America’s Labor Market: Low Spirits on Labor Day

The historical beginnings of “Labor Day” in the United States are unclear to this day. One possible origination has been attributed to Peter McGuire, the founder of the United Brotherhood of Carpenters and Joiners, as the first to propose the creation of a day to honor laborers toward the end of the 19th century. However, there are also indications that the initiative for the inaugural Labor Day in September 1882 came from Matthew Maguiere, the then secretary of the “Central Labor Union” in New York. In any case, it did not take long before various U.S. states and then also Congress in Washington decided to designate the first Monday in September a holiday.

Despite the more than 100 year old tradition, the American “Labor Day” has long had a meaning differing from the May Day holiday in other countries, particularly Germany. This may be due to the unions, whose power and influence are relatively low. In past years, employee organizations in the United States have lost importance, in part because they do not understand and have not been able to convince workers of the benefits of membership, but also because of company policies of unlawful intimidation of union-friendly employees are often tolerated.

Given the impact of the severe financial crisis, the number of union members has increased slightly for the first time in a long while; a change for the better, or even a rosy future for the workers’ movement has not yet been detected. The events that the union organization AFL-CIO (American Federation of Labor and Congress of Industrial Organizations) and various other unions have again organized on this Monday include the general public, though, for most, it has no meaning. For most Americans, the holiday’s importance lies in the long weekend, as it marks the unofficial end of summer.

Job Reductions Have Slowed

Here, the job market is anything but well. Almost 15 million able-bodied workers are currently reported to be unemployed, almost twice as many as at the beginning of the recession in December 2007. The unemployment rate stands at 9.7 percent and has reached its highest point since the beginning of the 1980s. The hardest hit are those in manufacturing, which includes the troubled auto industry. During the crisis, about 2 million positions were lost in this industry, or approximately 14 percent of all jobs. The situation is also grim in the construction industry, which greatly profited during the upswing in the housing market, with 1.4 million layoffs, or a fifth of all workers. Since the beginning of the year, the outlook has somewhat improved, but only insofar as the pace of redundancies has slowed.

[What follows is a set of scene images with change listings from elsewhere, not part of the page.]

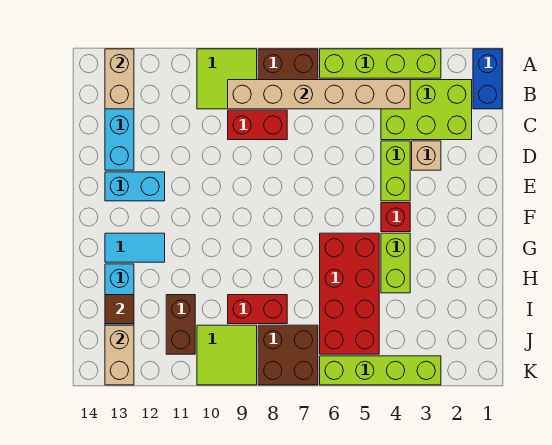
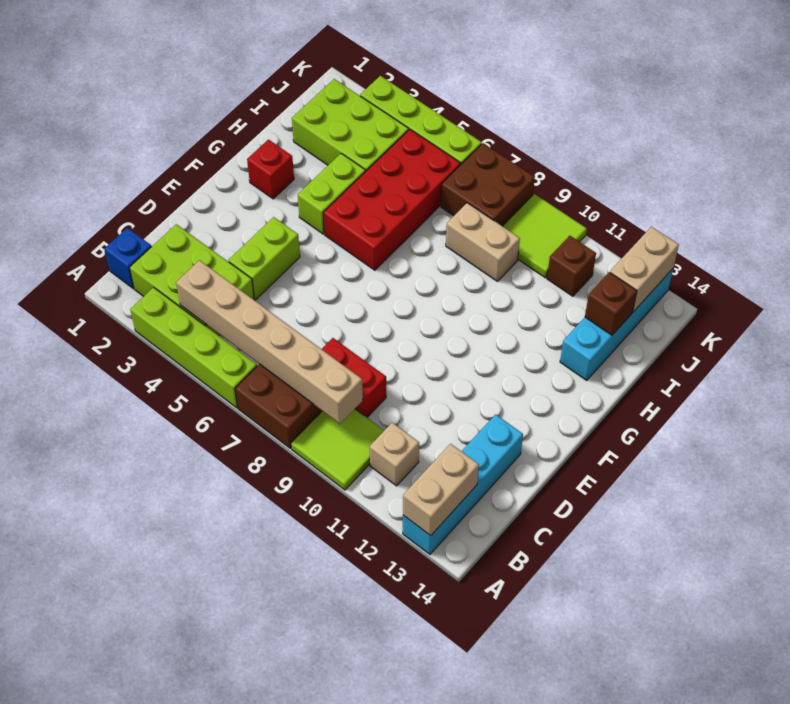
blue brick A1:B1 level 1 -> blue brick B1 level 1
tan brick D3 level 1 -> tan brick B11 level 1
cyan brick E12:E13 level 1 -> none
red brick F4 level 1 -> red brick G2 level 1
cyan tile G12:G13 level 1 -> none
none -> lime brick I2:J4 level 1
red brick I8:I9 level 1 -> tan brick I8:I9 level 1
brown brick I11:J11 level 1 -> brown brick J11 level 1
brown tile I13 level 2 -> brown brick I13 level 2

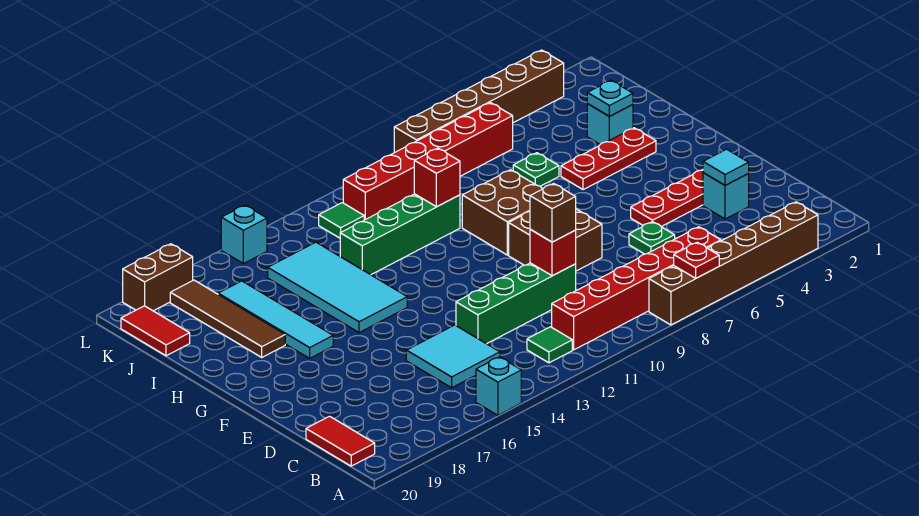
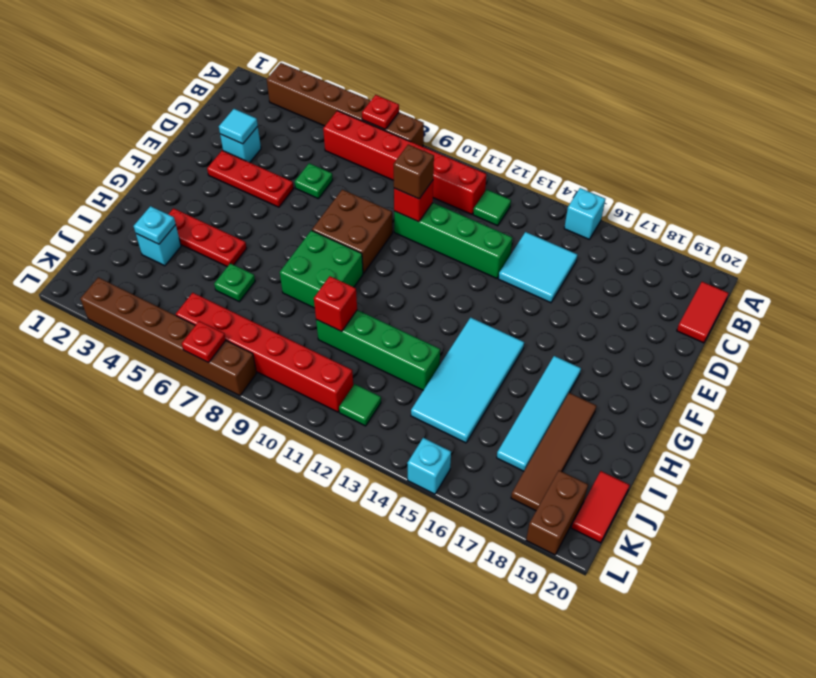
brown brick G8:H9 level 1 -> green brick G8:H9 level 1
none -> red plate L7 level 2
brown brick L18:L19 level 1 -> brown brick K19:L19 level 1

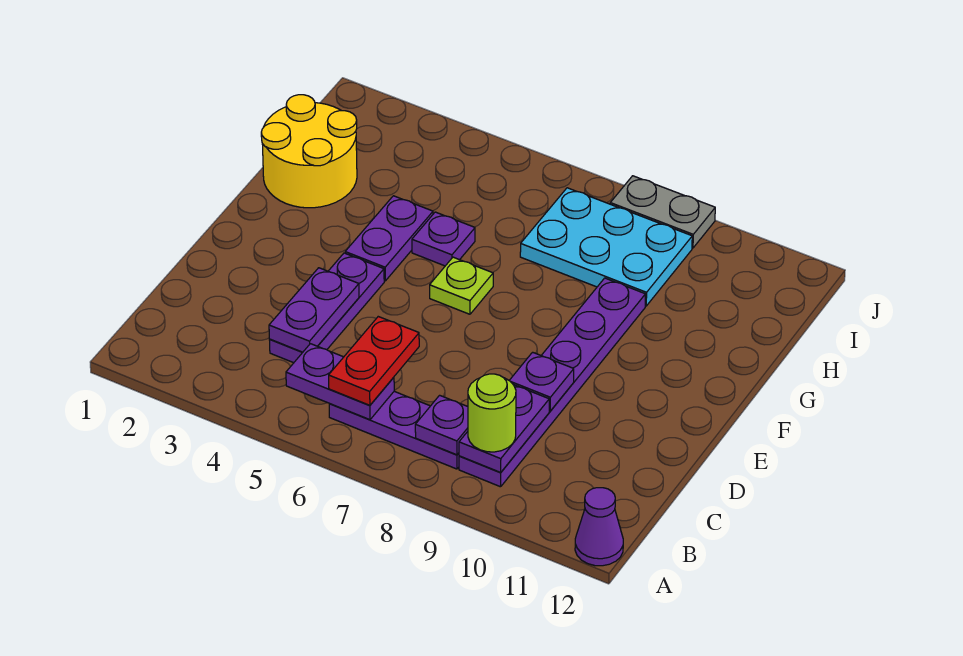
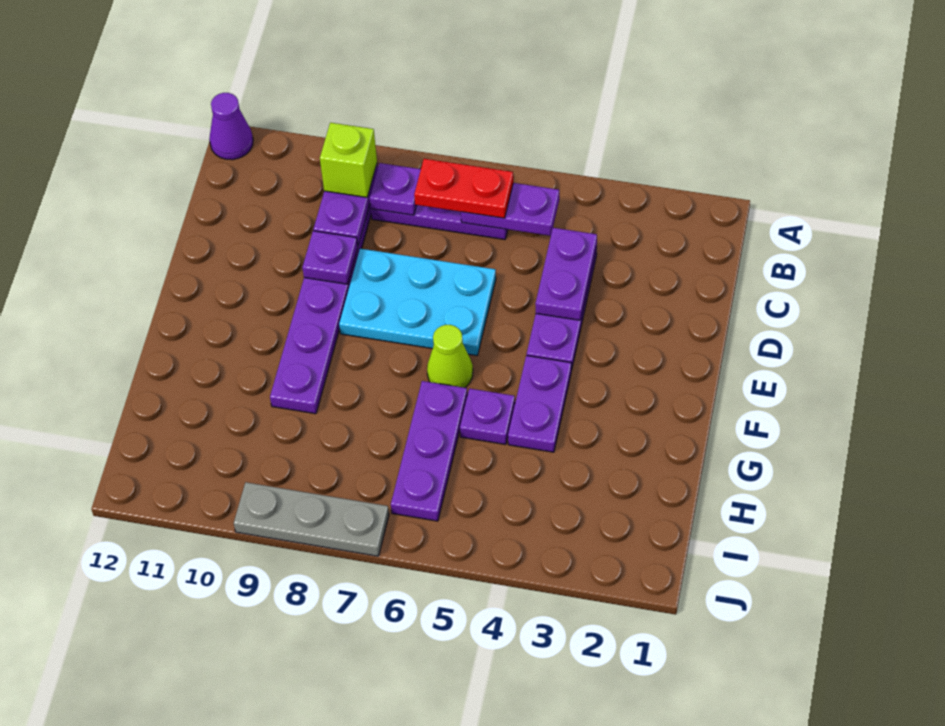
red plate B6:C6 level 3 -> red plate B6:B7 level 3
lime round brick B9 level 3 -> lime brick B9 level 3
lime plate F6 level 1 -> lime cone F6 level 1
yellow round brick G1:H2 level 1 -> none
none -> purple plate G6:I6 level 1
cyan plate H7:I9 level 1 -> cyan plate D6:E8 level 1
grey plate J8:J9 level 1 -> grey plate J7:J9 level 1

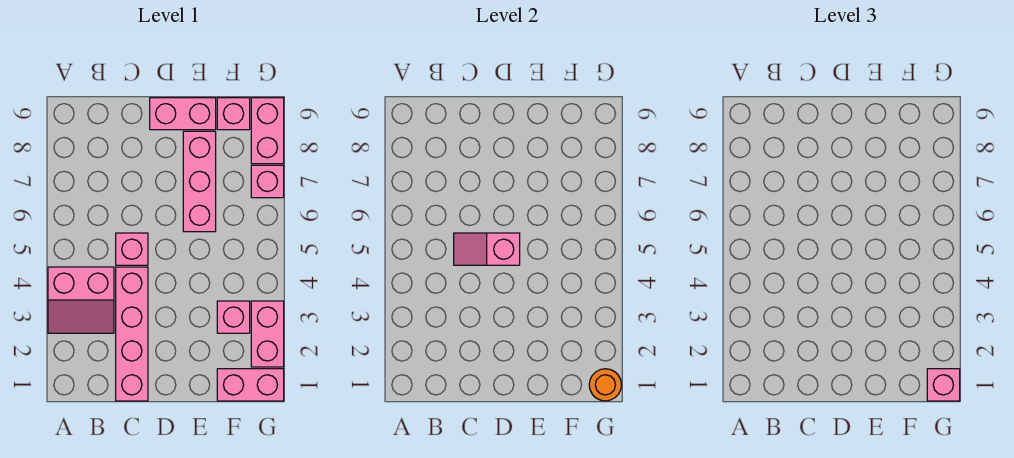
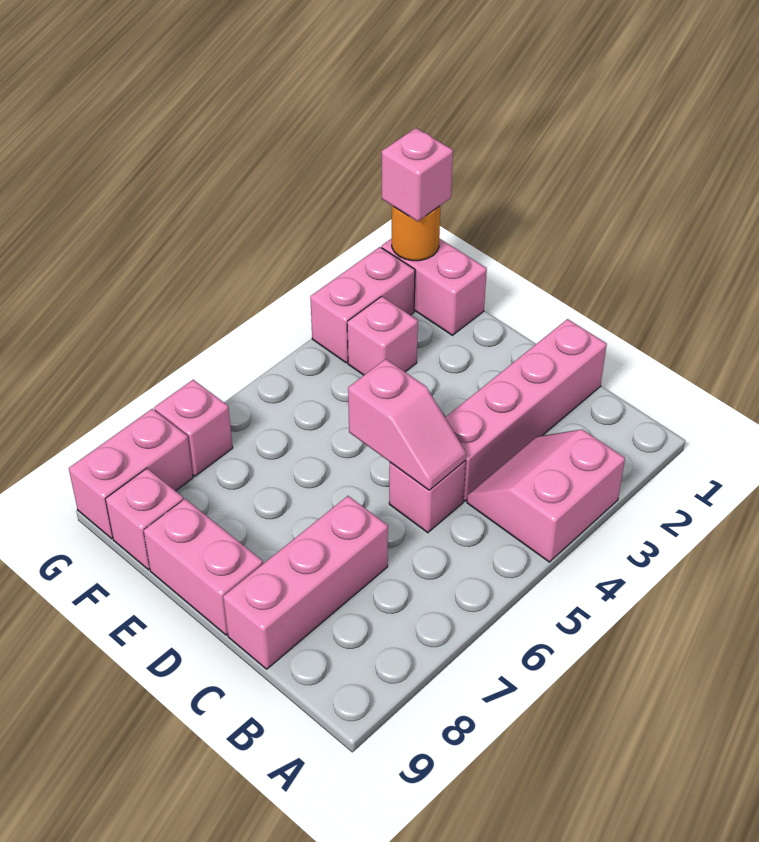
pink slope A3:B4 level 1 top 4 -> pink slope A3:B4 level 1 top A
pink brick E6:E8 level 1 -> pink brick C7:C9 level 1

Forecasts that it will be next year before a balance between job gains and losses will be achieved are quite realistic. The economic upturn must first gain strength so that companies will no longer be able to handle new business with only the remaining staff to work the longer hours. Additional jobs will be created, especially when companies begin investing again. For that to happen, loans must be available.

Demands for an additional multi-billion dollar recovery plan, as proposed by union members, are nevertheless misguided. The majority of the current $787 billion package has not yet been distributed. Moreover, this needs to be a time during which the federal budget deficit has not reached dizzying heights and the national debt ceases to climb, so that further steps are not taken into the debt quagmire. Efforts by the Federal Reserve and the Treasury to resolve the obstructions to the credit flow are necessary and correct. The more money the government borrows from the capital markets, the less capital is available for private investment.

No Reason for Pessimism

This Labor Day, however, there is no reason for pessimism. Recovery without an increase in employment is nothing to fear this time. In the foreseeable future, fewer people in the auto and banking industries will find employment than before the crisis; in other industries, however, the demand for qualified and properly paid staff will increase, be it in development and the use of modern techniques for energy, or in health care. In the event that President Barack Obama succeeds in advancing climate change and enacts a budget-neutral health care reform, additional economic stimulation is expected.

America’s workers do not need another short-lived economic stimulus package. Shifts in the budget to benefit educational investment and the promotion of equal opportunity will help them more. More than enough empirical evidence exists in America to support the strong correlation between educational achievement and income level.